Review of Live by Night (2016) by Chris O — 17 Jan 2017
Review - Live by Night.
The pieces of a great movie are here, but the heart is lacking.
In his 4th movie as director, Ben Affleck takes on the difficult task of creating a gangster movie in the 21st century. While the movie is gorgeously shot, extremely well acted, and the costumes and atmosphere are on point, the film lacks the heart and soul that made other mobster movies so great.
Joe Coughlin (Affleck) a prohibition bandit, as he calls himself, doesn't think of himself as a gangster. However, fate has forced Joe into working for the mob as he kills or has others killed in the name of moving toward heaven. What comes of this is a swearing gangster story, which pits Joe in the most dire of circumstances and the addiction of money and power start to take over.
Although containing beautiful scenery and set in Florida and Cuba, writer/director Affleck's crime story misses the weight of crime films, which casually juxtapose the serious with the not so. It lacks the sass of Pulp Fiction and the gravitas of The Godfather with not much of their verbal gymnastics or irony. It lacks the heart that made Goodfellas and Casino such modern classics, mainly because the film fails to have the tense 'edge of your seat' moments that other films thrive on..
Joe wanting to be a saint while being a sinner requires an actor of considerable resources, which Affleck showed a modicum of recently in the Accountant because it required him to be affectless. He brings that same stolid mien to this film and endangers the edge necessary for the success of actors like Al Pacino. Like Affleck, the film is listless except when Tommy Guns take charge.

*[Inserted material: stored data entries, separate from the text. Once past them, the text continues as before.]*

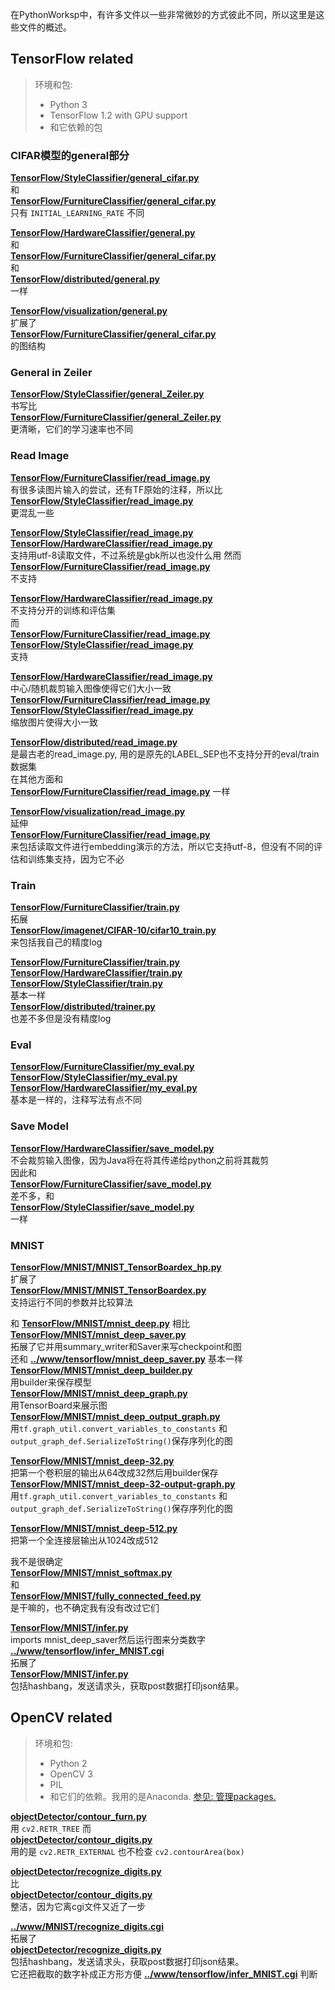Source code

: 在PythonWorksp中，有许多文件以一些非常微妙的方式彼此不同，所以这里是这些文件的概述。
## TensorFlow related
>环境和包:
> * Python 3
> * TensorFlow 1.2 with GPU support
> * 和它依赖的包

### CIFAR模型的general部分
  
**[TensorFlow/StyleClassifier/general_cifar.py](TensorFlow/StyleClassifier/general_cifar.py)**  
和  
**[TensorFlow/FurnitureClassifier/general_cifar.py](TensorFlow/FurnitureClassifier/general_cifar.py)**  
只有
`INITIAL_LEARNING_RATE`
不同
  
**[TensorFlow/HardwareClassifier/general.py](TensorFlow/HardwareClassifier/general.py)**  
和  
**[TensorFlow/FurnitureClassifier/general_cifar.py](TensorFlow/FurnitureClassifier/general_cifar.py)**  
和  
**[TensorFlow/distributed/general.py](TensorFlow/distributed/general.py)**  
一样  
  
**[TensorFlow/visualization/general.py](TensorFlow/visualization/general.py)**  
扩展了    
**[TensorFlow/FurnitureClassifier/general_cifar.py](TensorFlow/FurnitureClassifier/general_cifar.py)**  
的图结构    

### General in Zeiler
  
**[TensorFlow/StyleClassifier/general_Zeiler.py](TensorFlow/StyleClassifier/general_Zeiler.py)**  
书写比  
**[TensorFlow/FurnitureClassifier/general_Zeiler.py](TensorFlow/FurnitureClassifier/general_Zeiler.py)**  
更清晰，它们的学习速率也不同 

### Read Image
  
**[TensorFlow/FurnitureClassifier/read_image.py](TensorFlow/FurnitureClassifier/read_image.py)**  
有很多读图片输入的尝试，还有TF原始的注释，所以比   
**[TensorFlow/StyleClassifier/read_image.py](TensorFlow/StyleClassifier/read_image.py)**  
更混乱一些  
  
**[TensorFlow/StyleClassifier/read_image.py](TensorFlow/StyleClassifier/read_image.py)**    
**[TensorFlow/HardwareClassifier/read_image.py](TensorFlow/HardwareClassifier/read_image.py)**  
支持用utf-8读取文件，不过系统是gbk所以也没什么用
然而  
**[TensorFlow/FurnitureClassifier/read_image.py](TensorFlow/FurnitureClassifier/read_image.py)**  
不支持
  
**[TensorFlow/HardwareClassifier/read_image.py](TensorFlow/HardwareClassifier/read_image.py)**  
不支持分开的训练和评估集  
而   
**[TensorFlow/FurnitureClassifier/read_image.py](TensorFlow/FurnitureClassifier/read_image.py)**    
**[TensorFlow/StyleClassifier/read_image.py](TensorFlow/StyleClassifier/read_image.py)**  
支持  
  
**[TensorFlow/HardwareClassifier/read_image.py](TensorFlow/HardwareClassifier/read_image.py)**  
中心/随机裁剪输入图像使得它们大小一致   
**[TensorFlow/FurnitureClassifier/read_image.py](TensorFlow/FurnitureClassifier/read_image.py)**    
**[TensorFlow/StyleClassifier/read_image.py](TensorFlow/StyleClassifier/read_image.py)**  
缩放图片使得大小一致  
  
**[TensorFlow/distributed/read_image.py](TensorFlow/distributed/read_image.py)**  
是最古老的read_image.py, 用的是原先的LABEL_SEP也不支持分开的eval/train数据集\
在其他方面和  
**[TensorFlow/FurnitureClassifier/read_image.py](TensorFlow/FurnitureClassifier/read_image.py)**
一样  
    
**[TensorFlow/visualization/read_image.py](TensorFlow/visualization/read_image.py)**  
延伸  
**[TensorFlow/FurnitureClassifier/read_image.py](TensorFlow/FurnitureClassifier/read_image.py)**  
来包括读取文件进行embedding演示的方法，所以它支持utf-8，但没有不同的评估和训练集支持，因为它不必

### Train
  
**[TensorFlow/FurnitureClassifier/train.py](TensorFlow/FurnitureClassifier/train.py)**  
拓展  
**[TensorFlow/imagenet/CIFAR-10/cifar10_train.py](TensorFlow/imagenet/CIFAR-10/cifar10_train.py)**  
来包括我自己的精度log  
  
**[TensorFlow/FurnitureClassifier/train.py](TensorFlow/FurnitureClassifier/train.py)**    
**[TensorFlow/HardwareClassifier/train.py](TensorFlow/HardwareClassifier/train.py)**    
**[TensorFlow/StyleClassifier/train.py](TensorFlow/StyleClassifier/train.py)**  
基本一样   
**[TensorFlow/distributed/trainer.py](TensorFlow/distributed/trainer.py)**  
也差不多但是没有精度log  

### Eval
  
**[TensorFlow/FurnitureClassifier/my_eval.py](TensorFlow/FurnitureClassifier/my_eval.py)**    
**[TensorFlow/StyleClassifier/my_eval.py](TensorFlow/StyleClassifier/my_eval.py)**    
**[TensorFlow/HardwareClassifier/my_eval.py](TensorFlow/HardwareClassifier/my_eval.py)**  
基本是一样的，注释写法有点不同  

### Save Model
  
**[TensorFlow/HardwareClassifier/save_model.py](TensorFlow/HardwareClassifier/save_model.py)**  
不会裁剪输入图像，因为Java将在将其传递给python之前将其裁剪   
因此和  
**[TensorFlow/FurnitureClassifier/save_model.py](TensorFlow/FurnitureClassifier/save_model.py)**  
差不多，和  
**[TensorFlow/StyleClassifier/save_model.py](TensorFlow/StyleClassifier/save_model.py)**  
一样  

### MNIST
  
**[TensorFlow/MNIST/MNIST_TensorBoardex_hp.py](TensorFlow/MNIST/MNIST_TensorBoardex_hp.py)**  
扩展了   
**[TensorFlow/MNIST/MNIST_TensorBoardex.py](TensorFlow/MNIST/MNIST_TensorBoardex.py)**  
支持运行不同的参数并比较算法  

和 **[TensorFlow/MNIST/mnist_deep.py](TensorFlow/MNIST/mnist_deep.py)** 相比  
**[TensorFlow/MNIST/mnist_deep_saver.py](TensorFlow/MNIST/mnist_deep_saver.py)**  
拓展了它并用summary_writer和Saver来写checkpoint和图  
还和   **[../www/tensorflow/mnist_deep_saver.py](../www/tensorflow/mnist_deep_saver.py)** 基本一样   
**[TensorFlow/MNIST/mnist_deep_builder.py](TensorFlow/MNIST/mnist_deep_builder.py)**   
用builder来保存模型    
**[TensorFlow/MNIST/mnist_deep_graph.py](TensorFlow/MNIST/mnist_deep_graph.py)**   
用TensorBoard来展示图  
**[TensorFlow/MNIST/mnist_deep_output_graph.py](TensorFlow/MNIST/mnist_deep_output_graph.py)**  
用`tf.graph_util.convert_variables_to_constants`
和`output_graph_def.SerializeToString()`保存序列化的图
  
**[TensorFlow/MNIST/mnist_deep-32.py](TensorFlow/MNIST/mnist_deep-32.py)**  
把第一个卷积层的输出从64改成32然后用builder保存
**[TensorFlow/MNIST/mnist_deep-32-output-graph.py](TensorFlow/MNIST/mnist_deep-32-output-graph.py)**  
用`tf.graph_util.convert_variables_to_constants`
和`output_graph_def.SerializeToString()`保存序列化的图
  
**[TensorFlow/MNIST/mnist_deep-512.py](TensorFlow/MNIST/mnist_deep-512.py)**  
把第一个全连接层输出从1024改成512  

我不是很确定  
**[TensorFlow/MNIST/mnist_softmax.py](TensorFlow/MNIST/mnist_softmax.py)**  
和  
**[TensorFlow/MNIST/fully_connected_feed.py](TensorFlow/MNIST/fully_connected_feed.py)**  
是干嘛的，也不确定我有没有改过它们
  
**[TensorFlow/MNIST/infer.py](TensorFlow/MNIST/infer.py)**  
imports mnist_deep_saver然后运行图来分类数字   
**[../www/tensorflow/infer_MNIST.cgi](../www/tensorflow/infer_MNIST.cgi)**  
拓展了  
**[TensorFlow/MNIST/infer.py](TensorFlow/MNIST/infer.py)**  
包括hashbang，发送请求头，获取post数据打印json结果。

## OpenCV related
>环境和包:
> * Python 2
> * OpenCV 3
> * PIL
> * 和它们的依赖。我用的是Anaconda. [参见: 管理packages.](https://conda.io/docs/using/pkgs.html)

**[objectDetector/contour_furn.py](objectDetector/contour_furn.py)**  
用 `cv2.RETR_TREE`
而  
**[objectDetector/contour_digits.py](objectDetector/contour_digits.py)**  
用的是 `cv2.RETR_EXTERNAL` 也不检查 `cv2.contourArea(box)`

**[objectDetector/recognize_digits.py](objectDetector/recognize_digits.py)**  
比   
**[objectDetector/contour_digits.py](objectDetector/contour_digits.py)**  
整洁，因为它离cgi文件又近了一步

**[../www/MNIST/recognize_digits.cgi](../www/MNIST/recognize_digits.cgi)**  
拓展了  
**[objectDetector/recognize_digits.py](objectDetector/recognize_digits.py)**  
包括hashbang，发送请求头，获取post数据打印json结果。\
它还把截取的数字补成正方形方便
**[../www/tensorflow/infer_MNIST.cgi](../www/tensorflow/infer_MNIST.cgi)**
判断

As Joe navigates from a low-rent lover, Emma (Sienna Miller), to a classy love, Graciella (Zoe Saldana), director Affleck spends too much time on their embraces and too little on what makes him love them so passionately. He does love his own image as his abundance of self close-ups testifies. Maybe there is no passion, just old affectless Affleck, even though I did enjoy his acting, there just wasn't much else to the characters.

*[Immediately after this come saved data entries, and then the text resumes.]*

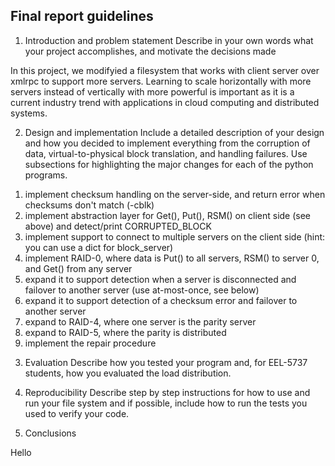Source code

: ## Final report guidelines

1. Introduction and problem statement
   Describe in your own words what your project accomplishes, and motivate the decisions made

In this project, we modifyied a filesystem that works with client server over xmlrpc to support more servers. Learning to scale horizontally with more servers instead of vertically with more powerful is important as it is a current industry trend with applications in cloud computing and distributed systems.

2. Design and implementation
   Include a detailed description of your design and how you decided to implement everything from the corruption of data, virtual-to-physical block translation, and handling failures. Use subsections for highlighting the major changes for each of the python programs.

1) implement checksum handling on the server-side, and return error when checksums don't match (-cblk)
2) implement abstraction layer for Get(), Put(), RSM() on client side (see above) and detect/print CORRUPTED_BLOCK
3) implement support to connect to multiple servers on the client side (hint: you can use a dict for block_server)
4) implement RAID-0, where data is Put() to all servers, RSM() to server 0, and Get() from any server
5) expand it to support detection when a server is disconnected and failover to another server (use at-most-once, see below)
6) expand it to support detection of a checksum error and failover to another server
7) expand to RAID-4, where one server is the parity server
8) expand to RAID-5, where the parity is distributed
9) implement the repair procedure

3. Evaluation
   Describe how you tested your program and, for EEL-5737 students, how you evaluated the load distribution.

4. Reproducibility
   Describe step by step instructions for how to use and run your file system and if possible, include how to run the tests you used to verify your code.

5. Conclusions

Hello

It's dumping time in Hollywood, and Live by the Night is a classic example of why smart studios dump dull movies in January. It's not all that bad the way Joe is not all that bad. However, it just doesn't have the firepower to go against the big guns in the Oscar race. Remember the wild surprises and rich characters of the long-form Sopranos?
Which is where the heart is nowadays in gangster stories and that would be on T.V.
6.5/10.
This review of Live by Night (2016) was written by Chris O on 17 Jan 2017.
Live by Night has generally received mixed reviews.